Quick, easy baked potato by microwave

October 26, 1994|By the editors of Eating Well

Looking for a way to enliven a not-so-exciting dinner, but you've got only 15 minutes? Pop baking potatoes into the microwave, then garnish them with any one of these quick, tasty and healthful toppings.

Sun-dried Tomato and Basil Topping

Makes about 1/2 cup, enough for 4 potatoes

For a nice variation of this quick topping, add 1 tablespoon chopped black olives.

6 sun-dried tomatoes, not packed in oil ( 1/4 cup)

1/4 cup slivered fresh basil leaves

1 tablespoon capers

1 clove garlic, finely chopped

2 teaspoons olive oil, preferably extra-virgin

salt & freshly ground black pepper to taste

In a small bowl, pour 1 cup boiling water over sun-dried tomatoes. Let soak for 5 to 10 minutes to soften, then drain and cut into thin slivers. In a small bowl, combine the tomatoes, basil, capers, garlic and olive oil. Season with salt and pepper. Spoon the mixture over hot baked potatoes and serve.

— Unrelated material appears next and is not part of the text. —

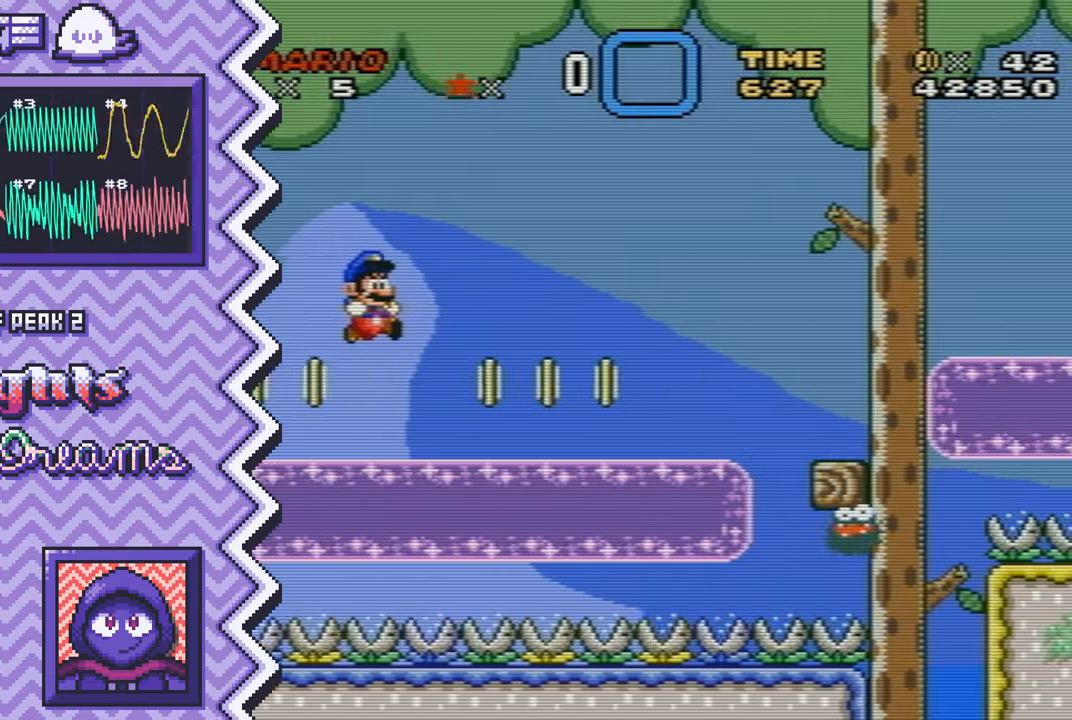
{"buttons": [], "events": [[100, "A", "down"], [217, "A", "up"], [350, "B", "down"], [467, "B", "up"]]}
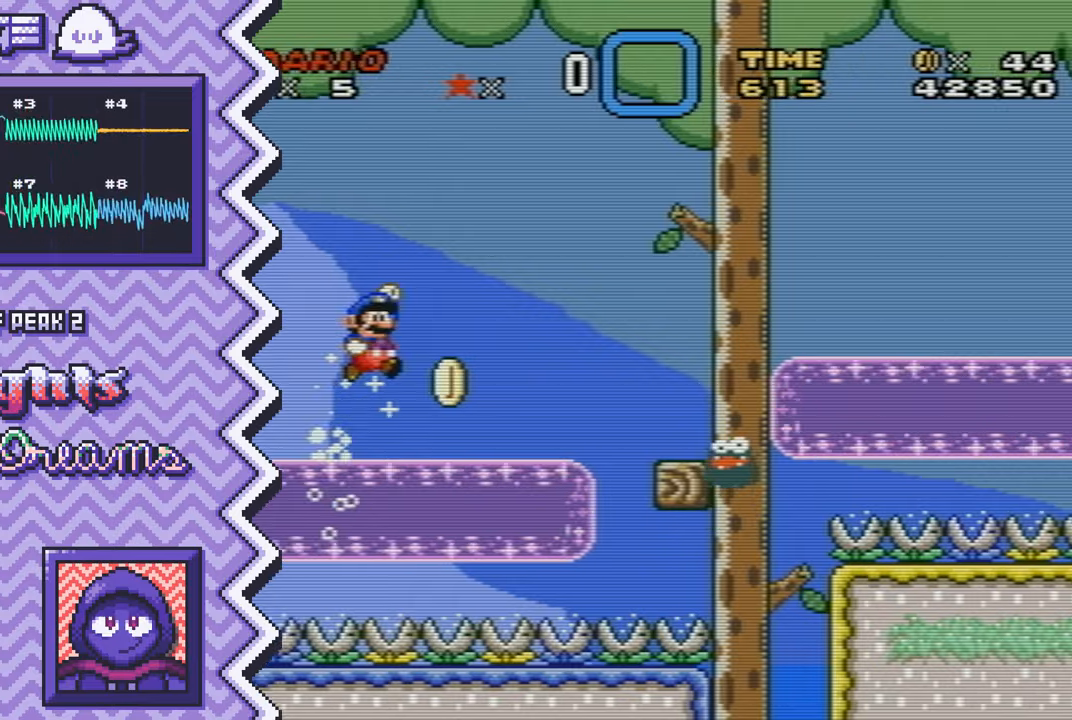
{"buttons": [], "events": [[83, "Y", "down"], [200, "Y", "up"], [317, "X", "down"], [450, "X", "up"]]}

Cheddar Cheese and Broccoli Topping

Makes about 1 cup, enough for 4 potatoes

1 cup 1 percent milk

2 tablespoons all-purpose white flour

2 ounces sharp Cheddar cheese, grated ( 1/2 cup)

1 cup cooked small broccoli florets

salt and cayenne pepper to taste

In a small saucepan, heat 3/4 cup of the milk over medium heat until steaming, about 4 minutes. In a cup, stir together flour and the remaining 1/4 cup milk until smooth. Add to the hot milk, stirring constantly until the mixture boils and thickens. Remove from heat and stir in cheese. Season with salt and cayenne.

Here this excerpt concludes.